Sering kita dengar yang namanya pasar ramadhan saat bulan puasa. Beragam kuliner khas jajanan tradisonal semuanya dijual disana. Bukan hanya jajanan tentunya, tapi juga segala pernak-pernik yang berhubungan dengan bulan puasa.
Di Semarang sendiri, pasar dugderan ibarat pasar yang rata-rata sama seperti pasar-pasar tradisional lainnya. Namun, demi menyambut bulan ramadhan, pasar dugderan seakan menjadi pasar yang sangat ditunggu-tunggu oleh warga Semarang.
Pasar dugderan terletak di daerah pasar Johar. Jadi,semua akses ke pasar ini ditutup untuk memeriahkan pasar dugderan tiap tahun ini. berbagai hiburan pun menjadi lebih menarik bagi warga Semarang.
Bukan hanya para pedagang yang diuntungkan dengan barang jualan mereka. Mulai dari pakaian, peralatan sholat, kuliner dan sebagainya. Namun, warga Semarang pun seperti terbius sebuah tradisi yang begitu melekat tiap tahun ini. Kebersamaan bersama keluarga menjadi keuntungan tersendiri bagi warga yang mau memanfaatkan pasar Dugderan.

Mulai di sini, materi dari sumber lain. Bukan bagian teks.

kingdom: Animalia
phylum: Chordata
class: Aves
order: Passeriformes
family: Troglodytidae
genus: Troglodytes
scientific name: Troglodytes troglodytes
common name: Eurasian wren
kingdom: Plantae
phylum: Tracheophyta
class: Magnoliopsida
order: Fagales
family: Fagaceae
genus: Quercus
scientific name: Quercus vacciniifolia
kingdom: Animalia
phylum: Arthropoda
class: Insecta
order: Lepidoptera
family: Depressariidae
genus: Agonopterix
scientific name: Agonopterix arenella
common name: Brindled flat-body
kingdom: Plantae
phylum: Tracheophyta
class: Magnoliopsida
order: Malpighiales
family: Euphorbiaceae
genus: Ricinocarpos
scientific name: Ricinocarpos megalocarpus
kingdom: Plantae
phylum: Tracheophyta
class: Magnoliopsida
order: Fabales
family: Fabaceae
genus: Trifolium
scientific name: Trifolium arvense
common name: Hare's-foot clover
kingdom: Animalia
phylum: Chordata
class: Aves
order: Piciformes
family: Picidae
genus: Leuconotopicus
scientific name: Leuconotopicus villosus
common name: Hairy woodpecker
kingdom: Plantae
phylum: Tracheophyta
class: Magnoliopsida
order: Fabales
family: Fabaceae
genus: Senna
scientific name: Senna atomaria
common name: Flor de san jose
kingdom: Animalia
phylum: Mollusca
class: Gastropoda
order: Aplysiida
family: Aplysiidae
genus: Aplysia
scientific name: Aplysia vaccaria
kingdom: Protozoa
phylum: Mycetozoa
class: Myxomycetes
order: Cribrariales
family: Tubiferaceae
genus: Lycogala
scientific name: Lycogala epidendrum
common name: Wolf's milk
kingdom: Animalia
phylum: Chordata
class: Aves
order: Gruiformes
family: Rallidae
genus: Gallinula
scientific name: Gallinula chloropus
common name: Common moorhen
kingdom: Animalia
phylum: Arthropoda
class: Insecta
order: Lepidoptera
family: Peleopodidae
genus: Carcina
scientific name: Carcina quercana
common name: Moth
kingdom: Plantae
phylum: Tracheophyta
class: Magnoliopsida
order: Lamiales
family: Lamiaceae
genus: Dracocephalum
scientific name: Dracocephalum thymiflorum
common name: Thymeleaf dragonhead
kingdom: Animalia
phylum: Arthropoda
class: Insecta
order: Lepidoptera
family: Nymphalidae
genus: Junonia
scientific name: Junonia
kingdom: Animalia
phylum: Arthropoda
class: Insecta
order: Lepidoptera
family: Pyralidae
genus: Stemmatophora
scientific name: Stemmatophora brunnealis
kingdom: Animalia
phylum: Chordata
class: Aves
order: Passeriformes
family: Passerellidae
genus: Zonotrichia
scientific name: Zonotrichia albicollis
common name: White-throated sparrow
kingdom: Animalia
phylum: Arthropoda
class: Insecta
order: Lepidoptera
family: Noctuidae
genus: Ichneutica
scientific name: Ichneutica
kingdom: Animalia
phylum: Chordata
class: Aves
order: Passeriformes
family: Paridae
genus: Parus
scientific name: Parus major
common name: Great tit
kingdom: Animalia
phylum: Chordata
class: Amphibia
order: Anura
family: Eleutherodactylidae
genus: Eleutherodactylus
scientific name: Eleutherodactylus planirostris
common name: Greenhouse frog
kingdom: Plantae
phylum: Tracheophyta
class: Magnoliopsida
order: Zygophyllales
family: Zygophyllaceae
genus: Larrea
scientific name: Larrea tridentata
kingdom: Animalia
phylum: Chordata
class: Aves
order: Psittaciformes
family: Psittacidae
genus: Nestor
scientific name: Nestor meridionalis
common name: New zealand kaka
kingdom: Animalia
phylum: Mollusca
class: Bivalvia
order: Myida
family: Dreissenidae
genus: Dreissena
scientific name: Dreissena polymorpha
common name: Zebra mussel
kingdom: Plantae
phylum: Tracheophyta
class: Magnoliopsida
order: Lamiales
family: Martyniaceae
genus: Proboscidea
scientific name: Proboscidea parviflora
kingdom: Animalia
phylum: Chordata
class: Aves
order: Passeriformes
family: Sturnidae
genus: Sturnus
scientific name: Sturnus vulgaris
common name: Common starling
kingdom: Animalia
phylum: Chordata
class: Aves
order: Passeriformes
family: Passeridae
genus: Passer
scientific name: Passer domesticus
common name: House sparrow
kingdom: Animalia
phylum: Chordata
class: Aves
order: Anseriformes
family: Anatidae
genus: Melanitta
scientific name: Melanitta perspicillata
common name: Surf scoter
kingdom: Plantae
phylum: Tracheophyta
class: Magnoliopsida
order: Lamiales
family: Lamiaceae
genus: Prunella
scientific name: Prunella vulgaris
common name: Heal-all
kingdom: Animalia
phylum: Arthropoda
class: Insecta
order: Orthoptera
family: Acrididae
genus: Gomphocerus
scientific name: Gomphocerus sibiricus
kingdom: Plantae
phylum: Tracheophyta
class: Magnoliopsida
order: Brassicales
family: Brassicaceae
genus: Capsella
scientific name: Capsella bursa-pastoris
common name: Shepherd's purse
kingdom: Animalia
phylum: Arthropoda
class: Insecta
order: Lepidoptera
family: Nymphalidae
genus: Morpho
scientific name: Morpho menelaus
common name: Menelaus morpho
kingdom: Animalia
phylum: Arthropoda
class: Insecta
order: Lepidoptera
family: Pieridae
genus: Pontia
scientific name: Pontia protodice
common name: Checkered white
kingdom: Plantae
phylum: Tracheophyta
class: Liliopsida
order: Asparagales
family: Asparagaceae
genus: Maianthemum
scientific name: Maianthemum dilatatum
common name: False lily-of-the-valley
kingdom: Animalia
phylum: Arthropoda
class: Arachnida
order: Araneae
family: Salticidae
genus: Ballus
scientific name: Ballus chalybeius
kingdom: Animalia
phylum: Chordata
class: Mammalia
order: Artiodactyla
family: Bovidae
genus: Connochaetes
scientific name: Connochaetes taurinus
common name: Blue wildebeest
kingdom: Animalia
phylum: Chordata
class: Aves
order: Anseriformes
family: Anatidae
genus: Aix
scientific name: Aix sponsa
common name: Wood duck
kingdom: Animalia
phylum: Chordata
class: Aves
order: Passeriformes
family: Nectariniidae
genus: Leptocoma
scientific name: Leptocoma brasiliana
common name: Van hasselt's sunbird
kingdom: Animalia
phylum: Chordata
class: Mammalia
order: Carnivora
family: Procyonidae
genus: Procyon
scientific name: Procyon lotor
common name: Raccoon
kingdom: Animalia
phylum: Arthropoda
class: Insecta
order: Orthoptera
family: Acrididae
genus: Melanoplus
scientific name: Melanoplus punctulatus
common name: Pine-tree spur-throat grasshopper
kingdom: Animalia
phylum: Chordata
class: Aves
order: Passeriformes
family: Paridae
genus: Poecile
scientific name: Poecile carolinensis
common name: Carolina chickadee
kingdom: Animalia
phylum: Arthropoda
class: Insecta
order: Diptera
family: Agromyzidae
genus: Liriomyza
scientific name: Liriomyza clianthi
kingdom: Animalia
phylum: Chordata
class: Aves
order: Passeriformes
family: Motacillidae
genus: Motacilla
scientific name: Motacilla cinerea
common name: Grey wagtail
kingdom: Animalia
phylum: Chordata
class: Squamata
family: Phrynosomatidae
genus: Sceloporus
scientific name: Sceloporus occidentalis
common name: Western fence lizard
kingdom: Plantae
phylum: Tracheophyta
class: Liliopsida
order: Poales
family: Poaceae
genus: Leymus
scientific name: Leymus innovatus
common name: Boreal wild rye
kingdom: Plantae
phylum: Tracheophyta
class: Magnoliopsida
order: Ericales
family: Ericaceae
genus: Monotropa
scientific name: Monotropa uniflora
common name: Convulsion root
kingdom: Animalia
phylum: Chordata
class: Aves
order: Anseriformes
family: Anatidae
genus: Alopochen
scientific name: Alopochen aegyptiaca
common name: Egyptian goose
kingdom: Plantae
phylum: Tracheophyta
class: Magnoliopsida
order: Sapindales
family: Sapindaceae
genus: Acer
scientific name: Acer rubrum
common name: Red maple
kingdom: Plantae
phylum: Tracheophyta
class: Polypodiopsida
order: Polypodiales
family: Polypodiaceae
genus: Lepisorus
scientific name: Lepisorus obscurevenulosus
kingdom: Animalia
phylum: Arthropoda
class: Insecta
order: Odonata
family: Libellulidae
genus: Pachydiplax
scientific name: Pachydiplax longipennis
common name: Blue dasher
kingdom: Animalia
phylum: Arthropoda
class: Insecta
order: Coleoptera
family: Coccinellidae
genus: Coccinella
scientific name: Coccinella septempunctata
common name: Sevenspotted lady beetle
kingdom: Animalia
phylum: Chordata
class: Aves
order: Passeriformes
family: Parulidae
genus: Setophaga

Pedagang yang ikut ambil bagian pun bukan hanya pedagang dari Semarang sendiri. Banyak pedagang yang berasal dari luar kota ikut ambil bagian. Mereka menjual kerajinan - kerajinan yang berasal dari kota mereka. Tak ayal, dotter’s melihat itu semua menjadi daya tarik lebih di pasar dugderan ini ketimbang pasar tradisional yang biasanya.
Berdekatan dengan masjid agung Semarang atau terkenalnya masjid kauman, pasar ini menambah nilai religius dan nilai sejarah kota yang lagi mencanangkan visit Jateng 2013 ini. Kita tahu, Semarang adalah ibukota Jawa Tengah. Dengan slogan “Semarang Setara” diharapkan, tradisi pasar dugderan bukan sekedar pasar yang keberadaannya sebagai pelengkap di bulan puasa. Namun menjadi daya tarik pariwisata tersendiri nantinya.
Pasar dugderan sudah menjadi ikon tradisi kota Semarang. Bila pemerintah lebih serius mengelola pasar yang banyak menutup ruas jalan daerah Johar ini, tak ayal pasar dugderan menjadi pusat pariwisata bagi wisatawan yang mau datang ke Semarang.